A veces la música es lo de menos, y el lugar, y el calor de Buenos Aires entrando por la ventana del hotel. Nada importa y todo te da igual. Todo porque tienes una mujer a tu lado que sigue caliente, sudorosa y cogiendo aire como puede, todo porque llevas una sonrisa impresa en la cara y no va a haber diablo que te la quite durante días. El sexo impulsivo, agotador, irrepetible, de dos desconocidos investigando sus cuerpos, adaptándose a lo nuevo, aprendiendo. Dos cuerpos causando fricción, creando una combustión espontánea, haciendo que la vida tenga sentido mientras todo dure.

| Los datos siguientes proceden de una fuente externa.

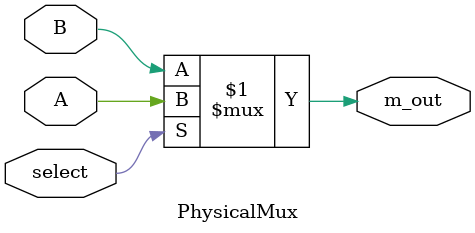
<source format=v>
module PhysicalMux (
	input A,
	input B,
	input select,
	output m_out
	
);

assign m_out = (select) ? A : B;

endmodule
</source>
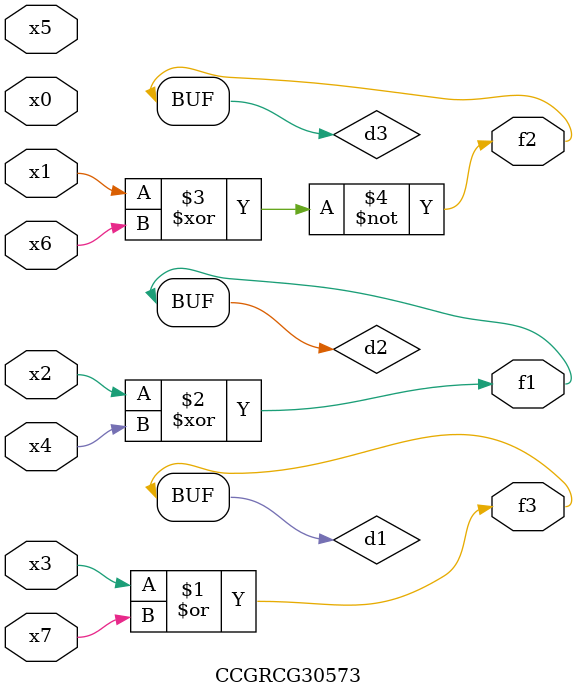
<source format=v>
module CCGRCG30573(
	input x0, x1, x2, x3, x4, x5, x6, x7,
	output f1, f2, f3
);

	wire d1, d2, d3;

	or (d1, x3, x7);
	xor (d2, x2, x4);
	xnor (d3, x1, x6);
	assign f1 = d2;
	assign f2 = d3;
	assign f3 = d1;
endmodule

</source>
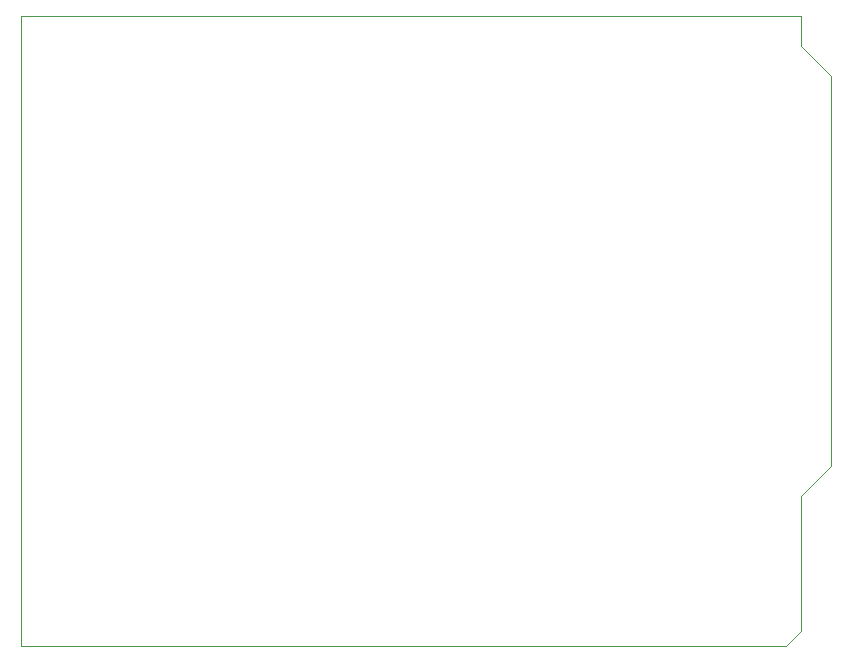
<source format=gbr>
G04 #@! TF.GenerationSoftware,KiCad,Pcbnew,5.1.5+dfsg1-2build2*
G04 #@! TF.CreationDate,2021-03-15T22:18:43+01:00*
G04 #@! TF.ProjectId,ProMicro_ADAPT,50726f4d-6963-4726-9f5f-41444150542e,v1.0*
G04 #@! TF.SameCoordinates,Original*
G04 #@! TF.FileFunction,Profile,NP*
%FSLAX46Y46*%
G04 Gerber Fmt 4.6, Leading zero omitted, Abs format (unit mm)*
G04 Created by KiCad*
%MOMM*%
%LPD*%
G04 APERTURE LIST*
%ADD10C,0.050000*%
G04 APERTURE END LIST*
D10*
X58420000Y-69850000D02*
X58420000Y-123190000D01*
X124460000Y-69850000D02*
X58420000Y-69850000D01*
X124460000Y-72390000D02*
X124460000Y-69850000D01*
X127000000Y-74930000D02*
X124460000Y-72390000D01*
X127000000Y-107950000D02*
X127000000Y-74930000D01*
X124460000Y-110490000D02*
X127000000Y-107950000D01*
X124460000Y-121920000D02*
X124460000Y-110490000D01*
X123190000Y-123190000D02*
X124460000Y-121920000D01*
X58420000Y-123190000D02*
X123190000Y-123190000D01*
M02*

</source>
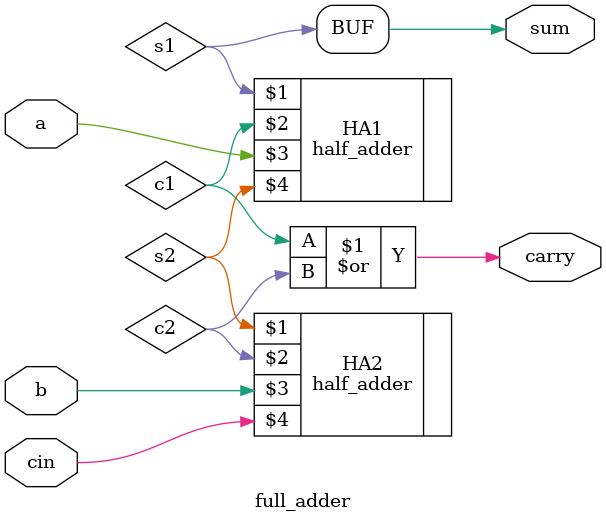
<source format=v>
`timescale 1ns / 1ps


module full_adder(output sum, output carry,input a, input b, input cin);
wire s1,c1,s2,c2;
half_adder HA2(s2,c2,b,cin);
half_adder HA1(s1,c1,a,s2);
assign sum = s1;
assign carry  = c1 | c2;
endmodule

</source>
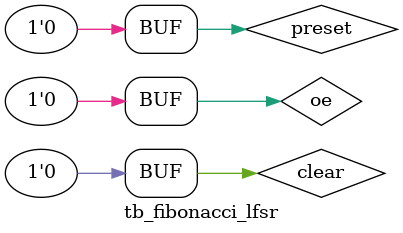
<source format=v>
module tb_fibonacci_lfsr();

reg oe;
reg preset;
reg clear;

wire [31:0]random;


initial begin
oe=1'b0;
preset=1'b1;
clear=1'b0;

#1100 preset=1'b0;

end

LFSR fibo(preset,clear,oe,random);


endmodule
</source>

Me levanté rascándome la barba para encender un cigarro y fumármelo en la ventana, y abajo las calles rugían, y abajo el cantineo argentino se dejaba querer. Un bandoneón tocaba una pieza de su mayor maestro, Piazzolla, y el humo se perdía en unas calles apenas exploradas por mí. Y ella se mecía en unas sábanas arrugadas, húmedas y demasiado usadas. La miré mientras el humo me nublaba la vista y los pulmones, la miré prestando atención a cada una de sus curvas, a cada parte de su cuerpo a la que ya había puesto mi firma. Di otra calada al cigarro y volví junto a ella, besé sus labios y acaricié su abdomen todavía tenso.
— Dime tu nombre al menos. —dijo ella, con su aire de chica adinerada y en busca de aventuras. Una joven que había decidido perderse entre unos brazos fuertes y más expertos.
— Primero báilame otro tango. —Apagué el cigarro en el cenicero de la mesita, la agarré por sus caderas, y dejé que nuestros cuerpos se perdieran de nuevo mientras afuera las calles vivían y el acordeón seguía cantando un lamento melancólico del que no podré olvidarme.